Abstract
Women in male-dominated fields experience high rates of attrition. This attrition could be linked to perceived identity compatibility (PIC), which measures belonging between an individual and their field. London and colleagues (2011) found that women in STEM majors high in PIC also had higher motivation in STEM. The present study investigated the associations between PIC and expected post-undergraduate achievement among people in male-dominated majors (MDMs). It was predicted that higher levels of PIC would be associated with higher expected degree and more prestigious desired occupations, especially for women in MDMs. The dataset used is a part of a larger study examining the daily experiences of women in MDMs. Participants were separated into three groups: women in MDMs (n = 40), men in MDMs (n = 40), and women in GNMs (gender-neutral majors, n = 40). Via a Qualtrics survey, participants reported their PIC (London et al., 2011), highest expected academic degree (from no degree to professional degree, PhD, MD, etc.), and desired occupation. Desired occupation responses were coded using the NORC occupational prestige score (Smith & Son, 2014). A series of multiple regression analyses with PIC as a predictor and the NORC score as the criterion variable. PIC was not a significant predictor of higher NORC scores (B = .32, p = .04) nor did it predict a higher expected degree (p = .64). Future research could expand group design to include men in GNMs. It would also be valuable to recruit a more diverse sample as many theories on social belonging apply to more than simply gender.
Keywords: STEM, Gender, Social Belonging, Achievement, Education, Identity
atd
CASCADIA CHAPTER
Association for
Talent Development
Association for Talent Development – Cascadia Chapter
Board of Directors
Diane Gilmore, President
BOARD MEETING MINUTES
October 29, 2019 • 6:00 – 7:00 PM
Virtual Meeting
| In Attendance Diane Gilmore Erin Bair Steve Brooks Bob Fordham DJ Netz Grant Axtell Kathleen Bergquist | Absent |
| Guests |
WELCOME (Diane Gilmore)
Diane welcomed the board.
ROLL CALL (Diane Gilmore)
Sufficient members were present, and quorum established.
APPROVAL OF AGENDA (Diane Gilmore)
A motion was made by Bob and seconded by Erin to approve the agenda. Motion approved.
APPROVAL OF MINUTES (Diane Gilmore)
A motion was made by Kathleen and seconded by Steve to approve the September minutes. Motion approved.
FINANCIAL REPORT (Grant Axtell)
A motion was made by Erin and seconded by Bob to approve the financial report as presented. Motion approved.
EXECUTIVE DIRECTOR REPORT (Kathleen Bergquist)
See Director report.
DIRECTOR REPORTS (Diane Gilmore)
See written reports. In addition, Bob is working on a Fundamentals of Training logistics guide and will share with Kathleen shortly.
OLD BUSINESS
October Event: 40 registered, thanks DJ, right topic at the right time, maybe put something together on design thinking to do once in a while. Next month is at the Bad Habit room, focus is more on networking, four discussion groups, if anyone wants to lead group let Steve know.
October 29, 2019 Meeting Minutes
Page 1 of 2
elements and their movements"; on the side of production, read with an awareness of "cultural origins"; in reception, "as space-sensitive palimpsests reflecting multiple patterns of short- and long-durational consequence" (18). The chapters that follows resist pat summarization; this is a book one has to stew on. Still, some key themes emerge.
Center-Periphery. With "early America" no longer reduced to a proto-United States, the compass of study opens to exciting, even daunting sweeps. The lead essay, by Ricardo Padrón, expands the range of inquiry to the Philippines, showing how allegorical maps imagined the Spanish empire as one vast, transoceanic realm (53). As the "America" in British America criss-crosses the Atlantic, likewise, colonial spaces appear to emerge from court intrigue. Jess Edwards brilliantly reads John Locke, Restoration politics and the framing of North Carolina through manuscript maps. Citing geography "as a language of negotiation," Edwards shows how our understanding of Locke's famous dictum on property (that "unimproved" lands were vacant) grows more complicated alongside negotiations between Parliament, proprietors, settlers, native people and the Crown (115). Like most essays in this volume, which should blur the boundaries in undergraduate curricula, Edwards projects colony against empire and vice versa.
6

• [Your instructions]: Your reply should contain every record, unchanged and complete.

• [Solution to the exercise]:
Abstract
Women in male-dominated fields experience high rates of attrition. This attrition could be linked to perceived identity compatibility (PIC), which measures belonging between an individual and their field. London and colleagues (2011) found that women in STEM majors high in PIC also had higher motivation in STEM. The present study investigated the associations between PIC and expected post-undergraduate achievement among people in male-dominated majors (MDMs). It was predicted that higher levels of PIC would be associated with higher expected degree and more prestigious desired occupations, especially for women in MDMs. The dataset used is a part of a larger study examining the daily experiences of women in MDMs. Participants were separated into three groups: women in MDMs (n = 40), men in MDMs (n = 40), and women in GNMs (gender-neutral majors, n = 40). Via a Qualtrics survey, participants reported their PIC (London et al., 2011), highest expected academic degree (from no degree to professional degree, PhD, MD, etc.), and desired occupation. Desired occupation responses were coded using the NORC occupational prestige score (Smith & Son, 2014). A series of multiple regression analyses with PIC as a predictor and the NORC score as the criterion variable. PIC was not a significant predictor of higher NORC scores (B = .32, p = .04) nor did it predict a higher expected degree (p = .64). Future research could expand group design to include men in GNMs. It would also be valuable to recruit a more diverse sample as many theories on social belonging apply to more than simply gender.
Keywords: STEM, Gender, Social Belonging, Achievement, Education, Identity
atd
CASCADIA CHAPTER
Association for
Talent Development
Association for Talent Development – Cascadia Chapter
Board of Directors
Diane Gilmore, President
BOARD MEETING MINUTES
October 29, 2019 • 6:00 – 7:00 PM
Virtual Meeting
| In Attendance Diane Gilmore Erin Bair Steve Brooks Bob Fordham DJ Netz Grant Axtell Kathleen Bergquist | Absent |
| Guests |
WELCOME (Diane Gilmore)
Diane welcomed the board.
ROLL CALL (Diane Gilmore)
Sufficient members were present, and quorum established.
APPROVAL OF AGENDA (Diane Gilmore)
A motion was made by Bob and seconded by Erin to approve the agenda. Motion approved.
APPROVAL OF MINUTES (Diane Gilmore)
A motion was made by Kathleen and seconded by Steve to approve the September minutes. Motion approved.
FINANCIAL REPORT (Grant Axtell)
A motion was made by Erin and seconded by Bob to approve the financial report as presented. Motion approved.
EXECUTIVE DIRECTOR REPORT (Kathleen Bergquist)
See Director report.
DIRECTOR REPORTS (Diane Gilmore)
See written reports. In addition, Bob is working on a Fundamentals of Training logistics guide and will share with Kathleen shortly.
OLD BUSINESS
October Event: 40 registered, thanks DJ, right topic at the right time, maybe put something together on design thinking to do once in a while. Next month is at the Bad Habit room, focus is more on networking, four discussion groups, if anyone wants to lead group let Steve know.
October 29, 2019 Meeting Minutes
Page 1 of 2
elements and their movements"; on the side of production, read with an awareness of "cultural origins"; in reception, "as space-sensitive palimpsests reflecting multiple patterns of short- and long-durational consequence" (18). The chapters that follows resist pat summarization; this is a book one has to stew on. Still, some key themes emerge.
Center-Periphery. With "early America" no longer reduced to a proto-United States, the compass of study opens to exciting, even daunting sweeps. The lead essay, by Ricardo Padrón, expands the range of inquiry to the Philippines, showing how allegorical maps imagined the Spanish empire as one vast, transoceanic realm (53). As the "America" in British America criss-crosses the Atlantic, likewise, colonial spaces appear to emerge from court intrigue. Jess Edwards brilliantly reads John Locke, Restoration politics and the framing of North Carolina through manuscript maps. Citing geography "as a language of negotiation," Edwards shows how our understanding of Locke's famous dictum on property (that "unimproved" lands were vacant) grows more complicated alongside negotiations between Parliament, proprietors, settlers, native people and the Crown (115). Like most essays in this volume, which should blur the boundaries in undergraduate curricula, Edwards projects colony against empire and vice versa.
6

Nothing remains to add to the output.